Numerical integration for fractal measures
This work provides a theoretical framework for numerical integration on fractals, which is important for researchers studying analysis and computation on fractal domains.
The authors extend the Koksma-Hlawka theorem to fractal measures on p.c.f. self-similar fractals, providing error estimates for numerical integration in terms of discrepancy and variance (energy or Laplacian norm). They compute discrepancies for sample sets on the Sierpiński gasket and other fractals.

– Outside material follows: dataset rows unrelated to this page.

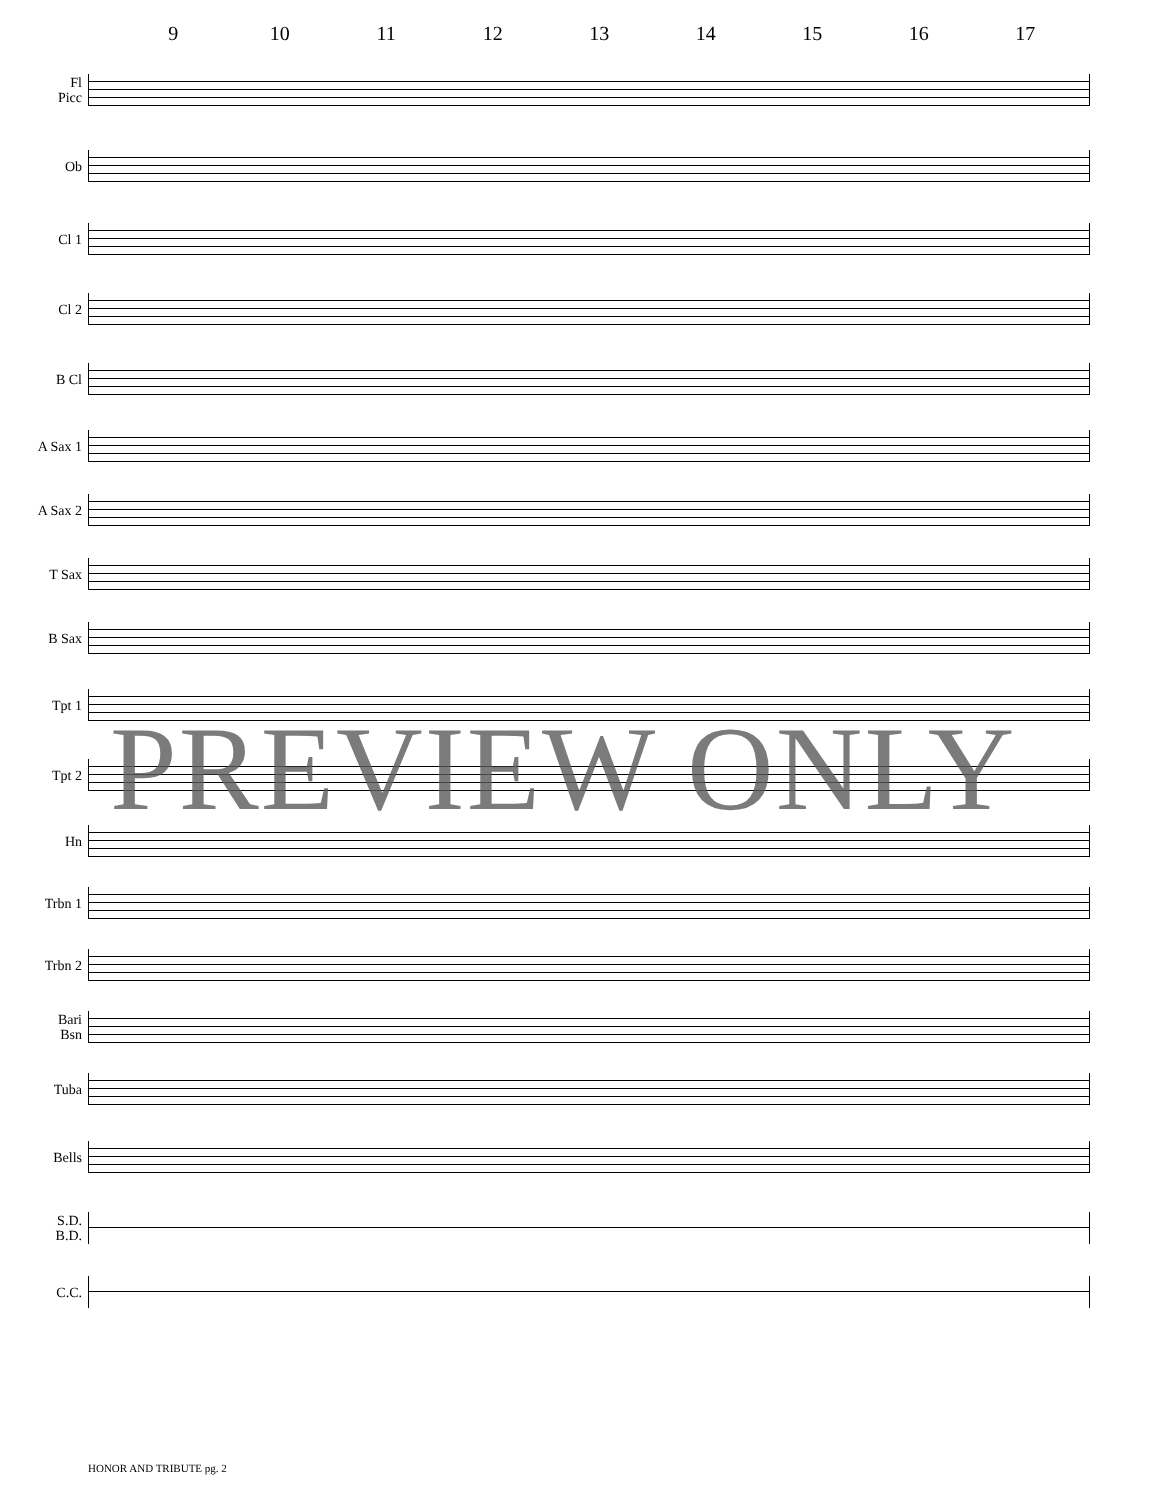9 10 11 12 13 14 15 16 17
Fl
Picc
Ob
Cl 1
Cl 2
B Cl
A Sax 1
A Sax 2
T Sax
B Sax
Tpt 1
Tpt 2
Hn
Trbn 1
Trbn 2
Bari
Bsn
Tuba
Bells
S.D.
B.D.
C.C.
PREVIEW ONLY
HONOR AND TRIBUTE pg. 2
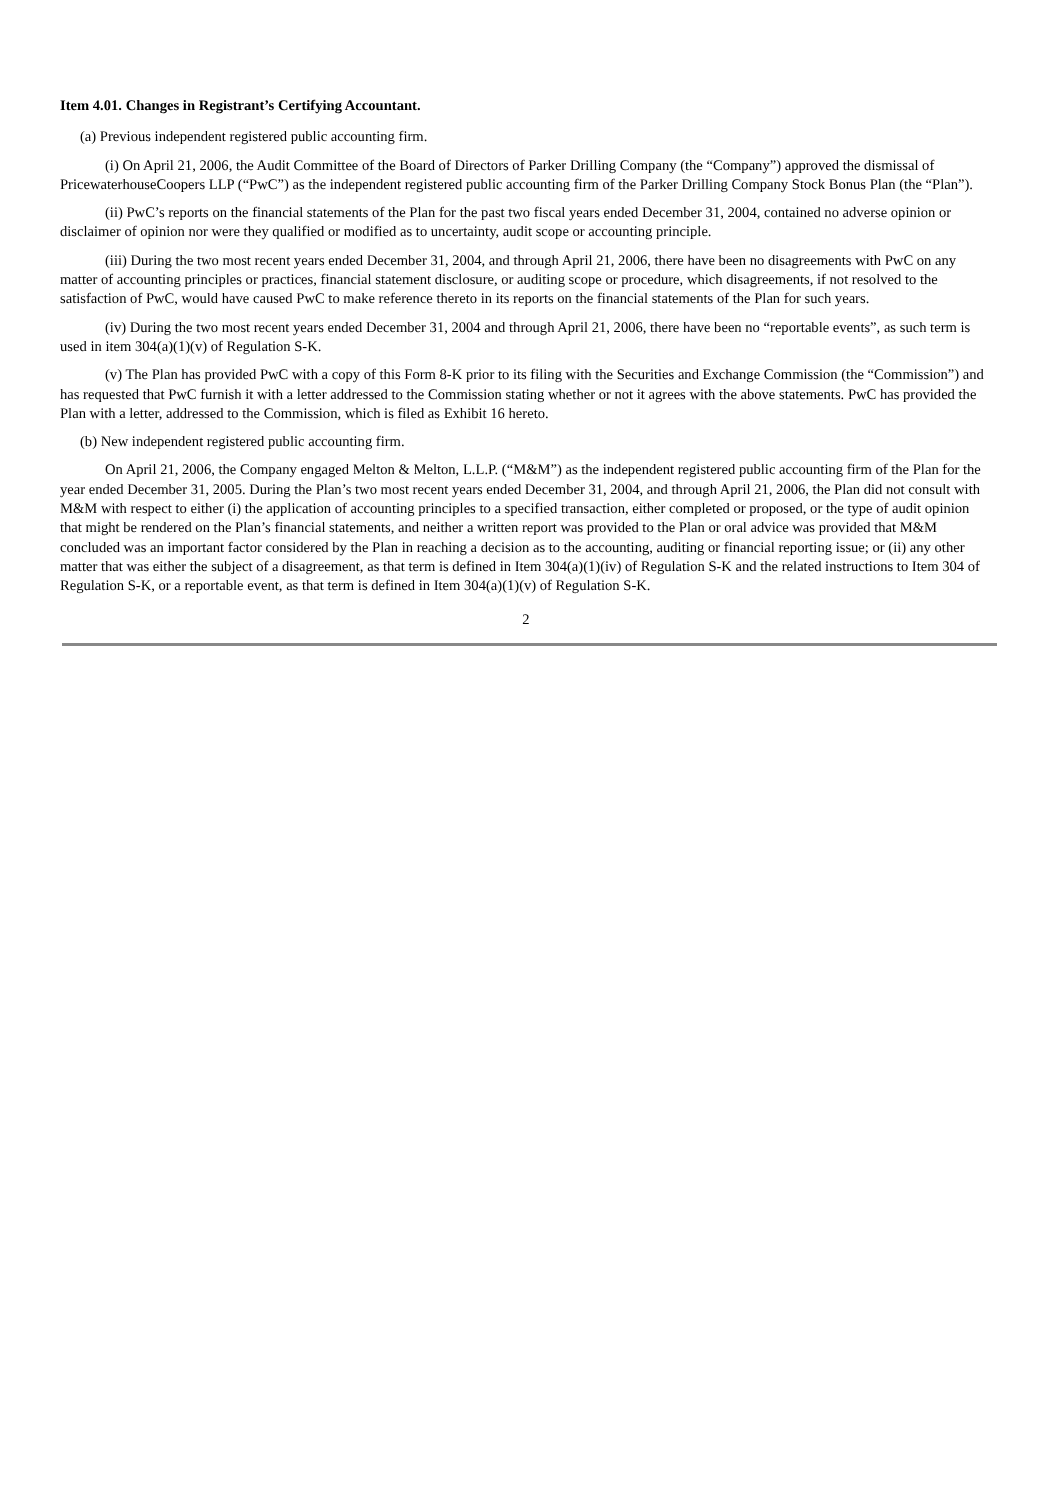Item 4.01. Changes in Registrant’s Certifying Accountant.
(a) Previous independent registered public accounting firm.
(i) On April 21, 2006, the Audit Committee of the Board of Directors of Parker Drilling Company (the “Company”) approved the dismissal of PricewaterhouseCoopers LLP (“PwC”) as the independent registered public accounting firm of the Parker Drilling Company Stock Bonus Plan (the “Plan”).
(ii) PwC’s reports on the financial statements of the Plan for the past two fiscal years ended December 31, 2004, contained no adverse opinion or disclaimer of opinion nor were they qualified or modified as to uncertainty, audit scope or accounting principle.
(iii) During the two most recent years ended December 31, 2004, and through April 21, 2006, there have been no disagreements with PwC on any matter of accounting principles or practices, financial statement disclosure, or auditing scope or procedure, which disagreements, if not resolved to the satisfaction of PwC, would have caused PwC to make reference thereto in its reports on the financial statements of the Plan for such years.
(iv) During the two most recent years ended December 31, 2004 and through April 21, 2006, there have been no “reportable events”, as such term is used in item 304(a)(1)(v) of Regulation S-K.
(v) The Plan has provided PwC with a copy of this Form 8-K prior to its filing with the Securities and Exchange Commission (the “Commission”) and has requested that PwC furnish it with a letter addressed to the Commission stating whether or not it agrees with the above statements. PwC has provided the Plan with a letter, addressed to the Commission, which is filed as Exhibit 16 hereto.
(b) New independent registered public accounting firm.
On April 21, 2006, the Company engaged Melton & Melton, L.L.P. (“M&M”) as the independent registered public accounting firm of the Plan for the year ended December 31, 2005. During the Plan’s two most recent years ended December 31, 2004, and through April 21, 2006, the Plan did not consult with M&M with respect to either (i) the application of accounting principles to a specified transaction, either completed or proposed, or the type of audit opinion that might be rendered on the Plan’s financial statements, and neither a written report was provided to the Plan or oral advice was provided that M&M concluded was an important factor considered by the Plan in reaching a decision as to the accounting, auditing or financial reporting issue; or (ii) any other matter that was either the subject of a disagreement, as that term is defined in Item 304(a)(1)(iv) of Regulation S-K and the related instructions to Item 304 of Regulation S-K, or a reportable event, as that term is defined in Item 304(a)(1)(v) of Regulation S-K.
2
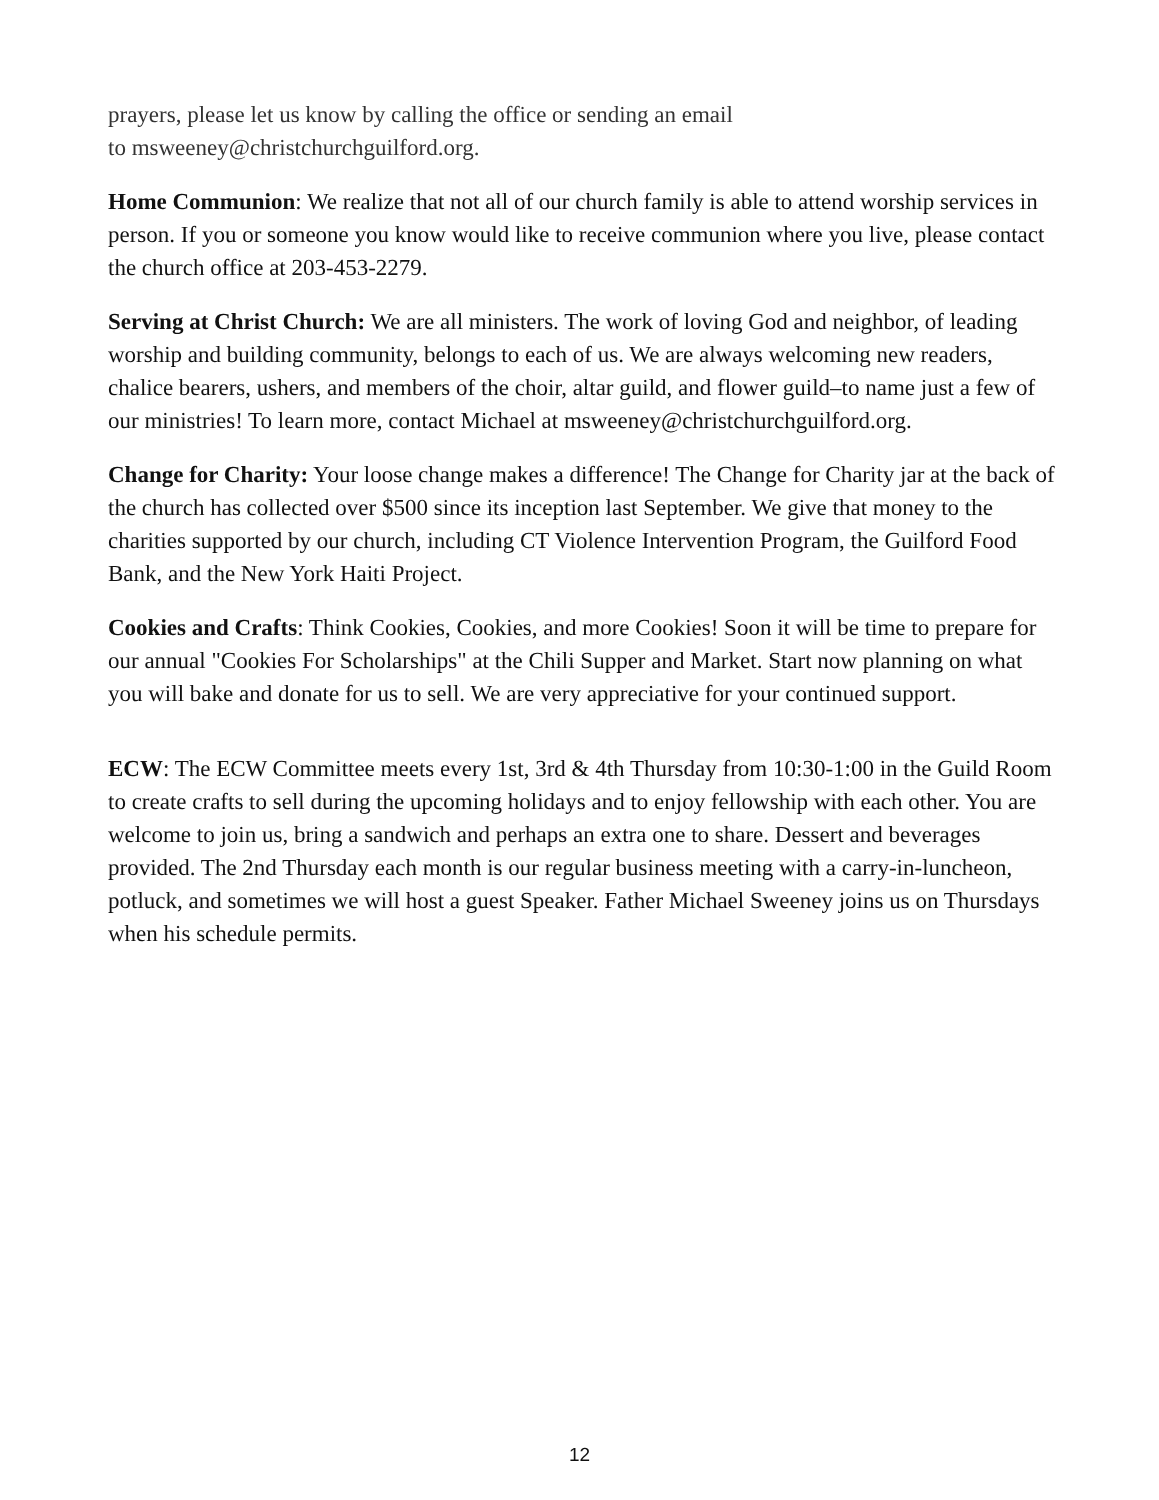prayers, please let us know by calling the office or sending an email
to msweeney@christchurchguilford.org.
Home Communion: We realize that not all of our church family is able to attend worship services in person. If you or someone you know would like to receive communion where you live, please contact the church office at 203-453-2279.
Serving at Christ Church: We are all ministers. The work of loving God and neighbor, of leading worship and building community, belongs to each of us. We are always welcoming new readers, chalice bearers, ushers, and members of the choir, altar guild, and flower guild–to name just a few of our ministries! To learn more, contact Michael at msweeney@christchurchguilford.org.
Change for Charity: Your loose change makes a difference! The Change for Charity jar at the back of the church has collected over $500 since its inception last September. We give that money to the charities supported by our church, including CT Violence Intervention Program, the Guilford Food Bank, and the New York Haiti Project.
Cookies and Crafts: Think Cookies, Cookies, and more Cookies! Soon it will be time to prepare for our annual "Cookies For Scholarships" at the Chili Supper and Market. Start now planning on what you will bake and donate for us to sell. We are very appreciative for your continued support.
ECW: The ECW Committee meets every 1st, 3rd & 4th Thursday from 10:30-1:00 in the Guild Room to create crafts to sell during the upcoming holidays and to enjoy fellowship with each other. You are welcome to join us, bring a sandwich and perhaps an extra one to share. Dessert and beverages provided. The 2nd Thursday each month is our regular business meeting with a carry-in-luncheon, potluck, and sometimes we will host a guest Speaker. Father Michael Sweeney joins us on Thursdays when his schedule permits.
12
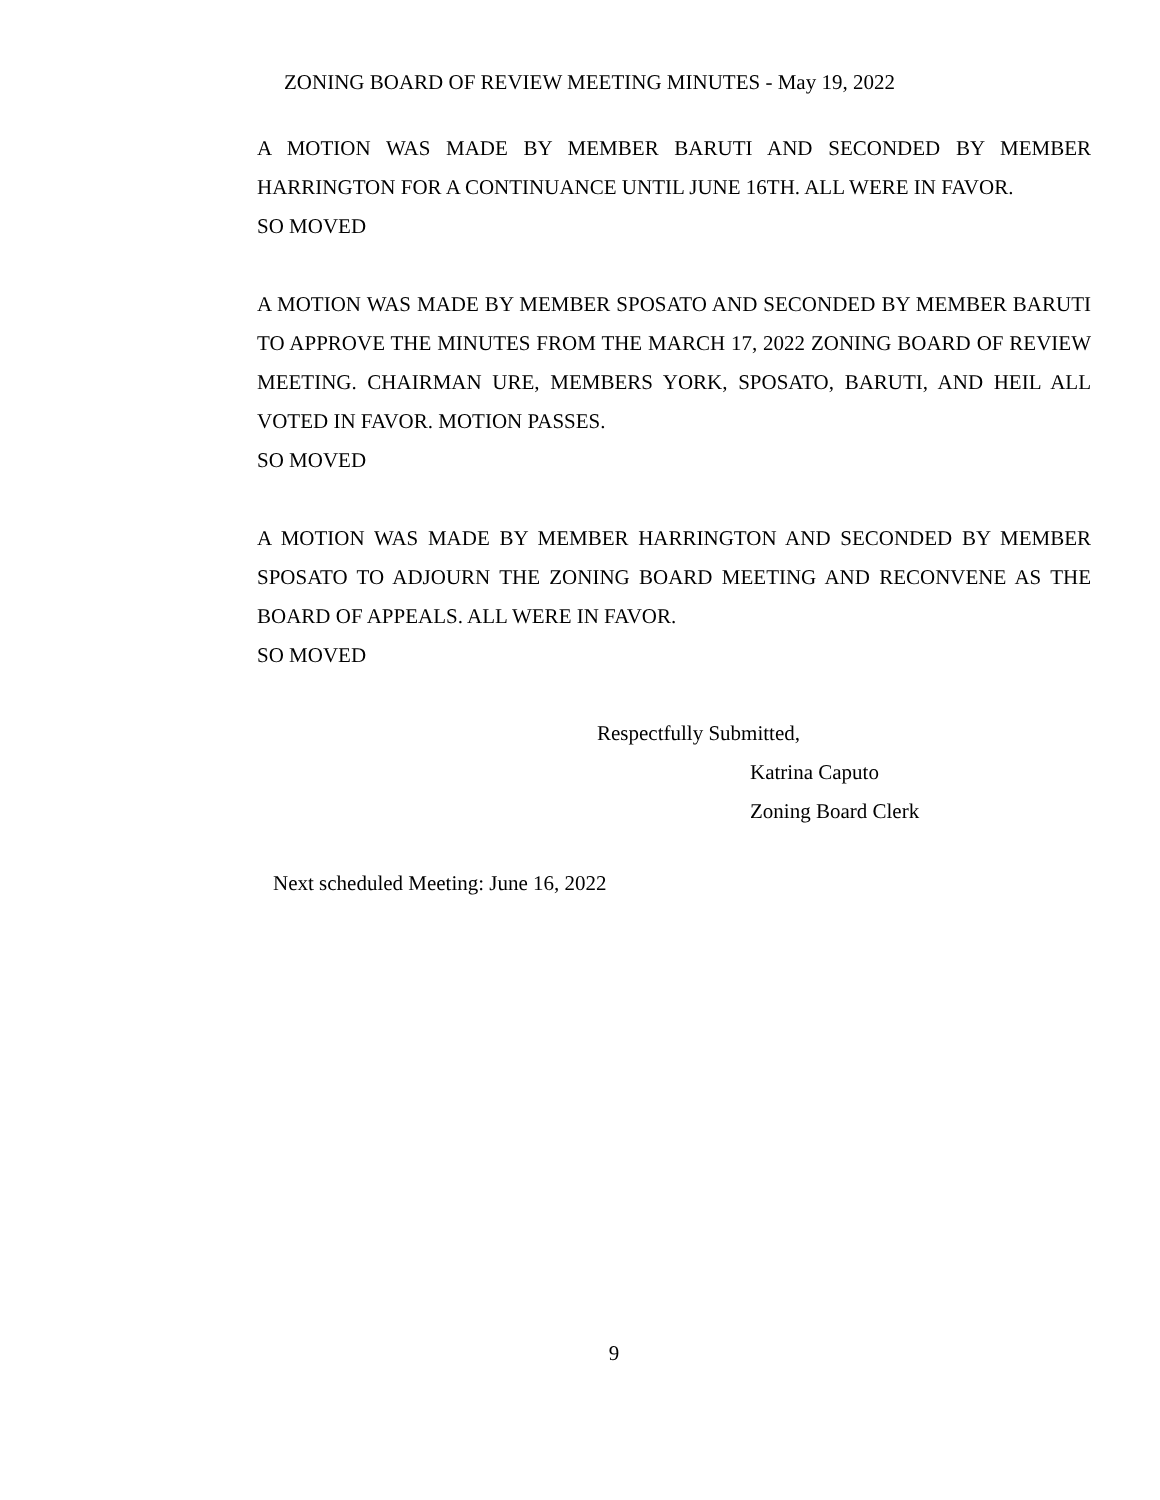ZONING BOARD OF REVIEW MEETING MINUTES - May 19, 2022
A MOTION WAS MADE BY MEMBER BARUTI AND SECONDED BY MEMBER HARRINGTON FOR A CONTINUANCE UNTIL JUNE 16TH. ALL WERE IN FAVOR.
SO MOVED
A MOTION WAS MADE BY MEMBER SPOSATO AND SECONDED BY MEMBER BARUTI TO APPROVE THE MINUTES FROM THE MARCH 17, 2022 ZONING BOARD OF REVIEW MEETING. CHAIRMAN URE, MEMBERS YORK, SPOSATO, BARUTI, AND HEIL ALL VOTED IN FAVOR. MOTION PASSES.
SO MOVED
A MOTION WAS MADE BY MEMBER HARRINGTON AND SECONDED BY MEMBER SPOSATO TO ADJOURN THE ZONING BOARD MEETING AND RECONVENE AS THE BOARD OF APPEALS. ALL WERE IN FAVOR.
SO MOVED
Respectfully Submitted,
Katrina Caputo
Zoning Board Clerk
Next scheduled Meeting: June 16, 2022
9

We find estimates for the error in replacing an integral $\int f dμ$ with respect to a fractal measure $μ$ with a discrete sum $\sum_{x \in E} w(x) f(x)$ over a given sample set $E$ with weights $w$. Our model is the classical Koksma-Hlawka theorem for integrals over rectangles, where the error is estimated by a product of a discrepancy that depends only on the geometry of the sample set and weights, and variance that depends only on the smoothness of $f$. We deal with p.c.f self-similar fractals, on which Kigami has constructed notions of energy and Laplacian. We develop generic results where we take the variance to be either the energy of $f$ or the $L^1$ norm of $Δf$, and we show how to find the corresponding discrepancies for each variance. We work out the details for a number of interesting examples of sample sets for the Sierpiński gasket, both for the standard self-similar measure and energy measures, and for other fractals.